Kahn wants us to imagine the potential successes that cloning on human embryos would produce if it were in fact possible (not assuming that it’s not possible). She suggests that “First, an embryo would be cloned from a somatic cell and then, when the embryo is six weeks of age, the collection of primitive cells called the telencephalon, the forerunner of the higher brain, would be removed and frozen. In this way, the clone would never be allowed to develop the one thing that makes us human- a brain. Indeed, the clone would never become a sentient being.” (P.15) Essentially the human being’s development would be manipulated in such a way as to stop its higher brain functions from developing. This would be almost equivalent to creating an anencephalic human being on purpose for an apparent moral good.

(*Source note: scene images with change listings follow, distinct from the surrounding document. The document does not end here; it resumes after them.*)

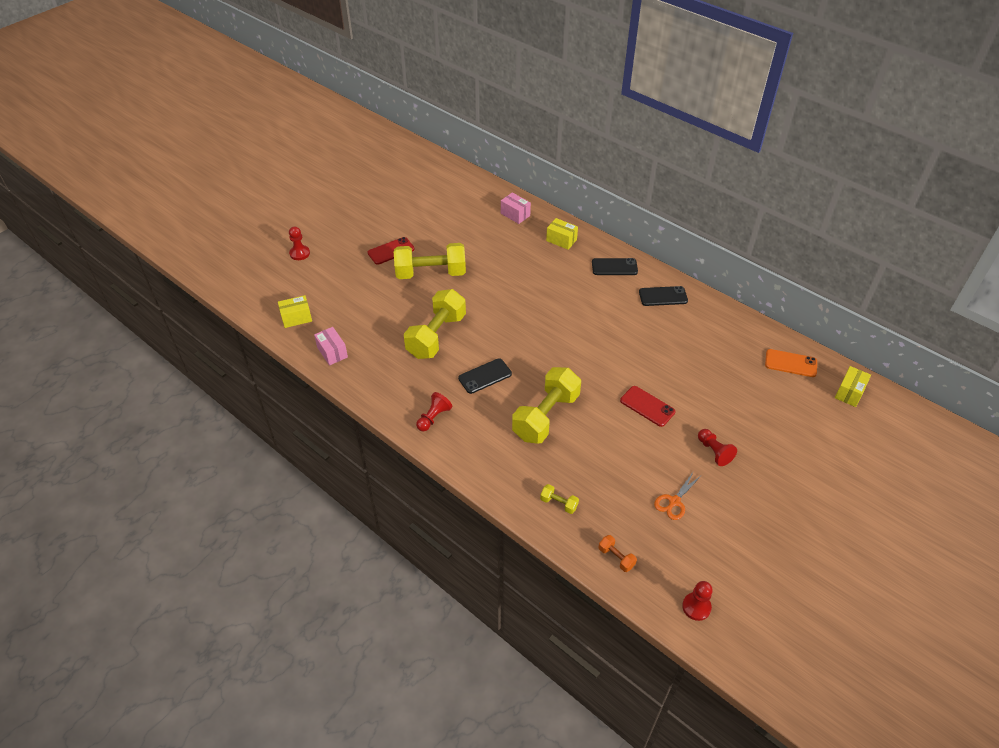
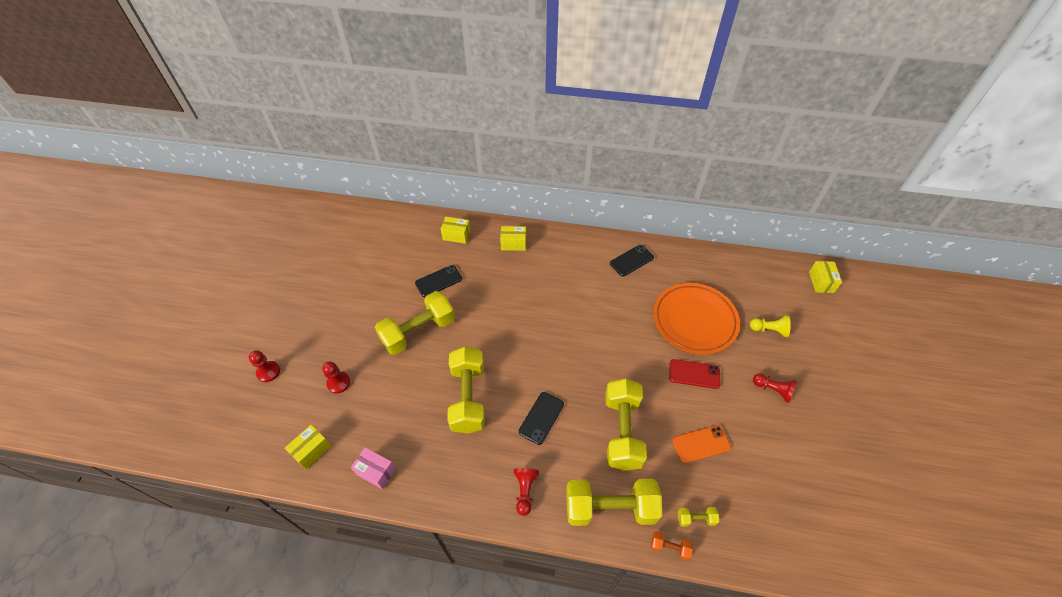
camera: 30 degrees left, 5 degrees up
(391, 251) = (364, 325): red phone -> none
(493, 461) = (610, 508): none -> yellow dumbbell
(515, 214) = (456, 235): pink box -> yellow box
(614, 267) = (574, 250): black phone -> black phone (438, 281)
(616, 557) = (779, 546): orange dumbbell -> orange dumbbell (669, 547)
(674, 502) = (780, 458): orange scissors -> none
(684, 367) = (694, 320): none -> orange plate
(696, 607) = (871, 556): red pawn -> red pawn (338, 383)
(754, 406) = (769, 330): none -> yellow pawn
(790, 363) = (765, 276): orange phone -> orange phone (701, 444)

The overarching principle is that if it would benefit more fully developed human beings (i.e. adults) to perform on experiment on lesser-developed human beings that would turn out well for more fully developed human beings, then the act is morally permissible. The rightness or wrongness of that action would not be so much located in what it does to certain human beings but whether it’s beneficial for other human beings. Presumably numerous people might argue that it's morally permissible to abort mentally deformed or impaired fetuses because they lack certain capacities for value-giving properties like consciousness, sentience or self-awareness. Because they lack these traits and are deformed and impaired, they're not persons and aren't harmed through abortion, as the argument goes.

Imagine if we took Carol Kahn’s advice and applied it to human beings at the embryonic stage of development. If we would intentionally create mentally deformed or impaired fetuses, dismember them, harvest their body parts and organs and distribute them - for curing a disease - to the person from whom the embryo was cloned, would that experiment be morally wrong, given the fact that we have manipulated its development in such a way so as to use it as a means for the good of another? Or, have we harmed the human being by deliberately mentally impairing it so that it will not become a person with rights, especially if it would benefit another? If it doesn't have rights in virtue of not being a person because it's mentally impaired, deformed, or lacks a fully functioning brain – including not having the right not to be killed through elective abortion - then it neither has the right not to be used as a thing for the good of another whether through abortion procedures or deliberately tinkering with its development so that it will not reach the point presumably when it acquires rights. If human beings have value for possessing these value giving properties and we manipulate and obstruct their development in such a way that blocks them from acquiring those value giving properties if it serves an apparent noble purpose, then this isn't morally wrong.